Geçenlerde bir yazı yazmıştım, bir türkü için.

Haberin Devamı

İçinde menopozda olduğumu yazmıştım.
Vallahi billahi, türküden çok menopoz halim ilginizi çekti.
Ne çok e-posta geldi...
Sadece hemcinslerimden değil, “yahu karım menopozda böyle giderse biz boşanacağız” ya da “şöyle böyle oluyor eşime, size de oluyor mu? diyen erkeklerden...
Türkülerin duygusallığı bir yana, herkes gerçek hayatın, yaşananın peşinde aslında.
Ve evet gelelim menopoza.
Ben 44 yaşındaydım, 5 Şubat’ta kısmetse 45.
İşte bu bir sene bana feci bir kazık attı. Tam aynı yaşlarda anneme de attığı gibi.
Demek ki olay tamamen genetik!
Düzenim bozuldu bir anda, saatim işlememeye başladı ki hiç olmazdı.

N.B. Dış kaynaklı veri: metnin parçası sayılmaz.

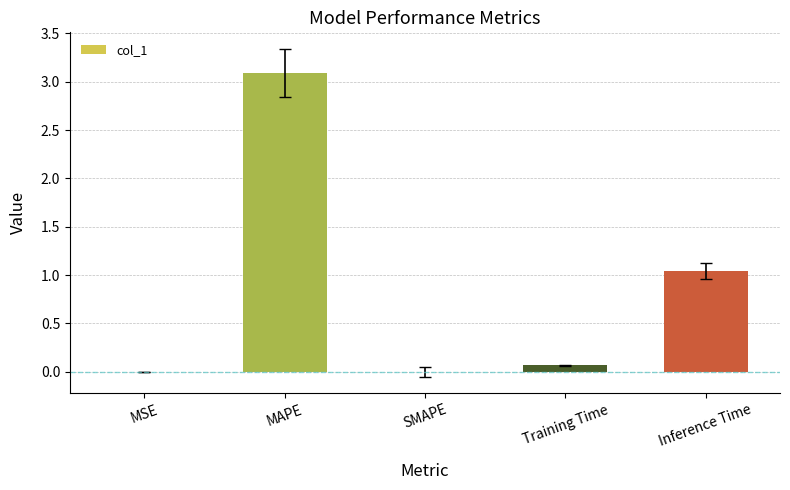

The value at Training Time is 0.1. True or false?

True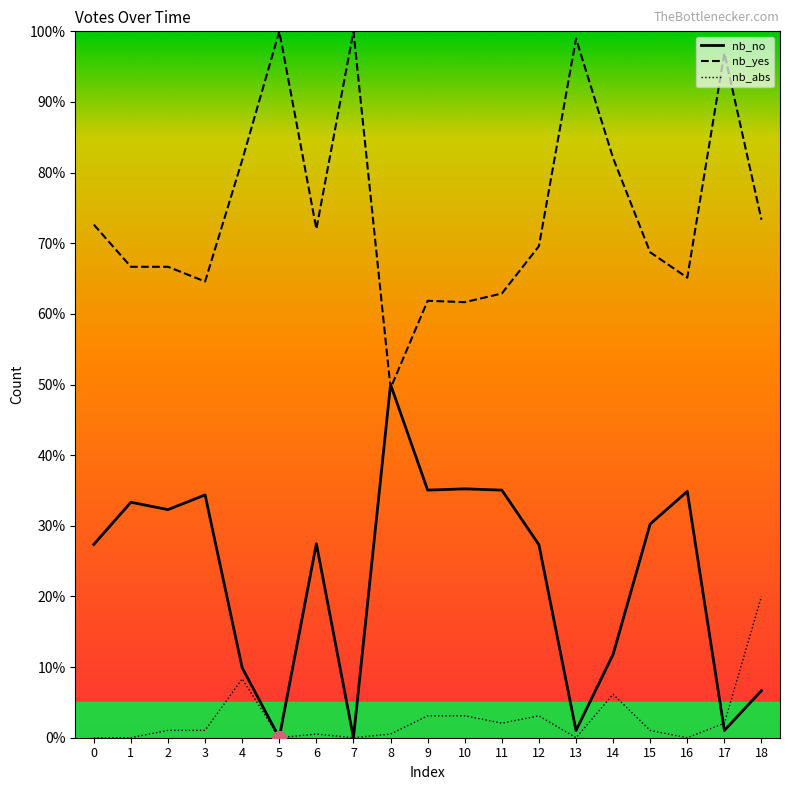

How many data points in nb_no are less than 27?

7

Stres dedim, sıkıntıya vurdum hatta hoşuma gitti oh be dedim nefes aldım bu ay.
Bir ay, iki ay, üç ay...
Baktım bende sürü sepet tuhaflık var.
Aygır gibi terliyorum, sanki yağmura yakalanmışım...
Kalbim bir çarpıyor ki ağzımdan değil, vücudumdan çıkacak sanki parçalayarak.
Biraz önce telefonda arkadaşımla konuştuğumu hatırlıyorum.
Ne kadar güldüğümüzü...
Şimdi o arkadaşım buraya gelse parçalayabilirim onu.
Tamam diyorum depresyon.
İki kadeh bir şey atıyorum ve müzik, biraz toparlanıyorum.
Gülüyorum.
Ve sonra...
Acayip bir ağlama krizi...
Kendimi durduramıyorum...
Aslında depresyon falan olmadığını biliyorum ama gerçeği kabullenmek istemiyorum.
44’üm ben daha ya...
Menopoza girdiğimi ne bilmek ne de duymak istiyorum.
Belki bir bebeğim olsun isteyeceğim, neden bu kadar erken menopoza girdim?
Neden bu yaşta zaten deliyken daha da delirdim?
Neden?
Ne salak bir şeymiş...
Ayşe’nin notu: Bu yazıyı lütfen erkekler de okusun ki yanındaki kadının ne hissettiğini, ne çektiğini anlasın. Bir sene doldu taştı ben hâlâ doktora gitmedim. Hormon, o, bu yerine kendim cebelleşiyorum.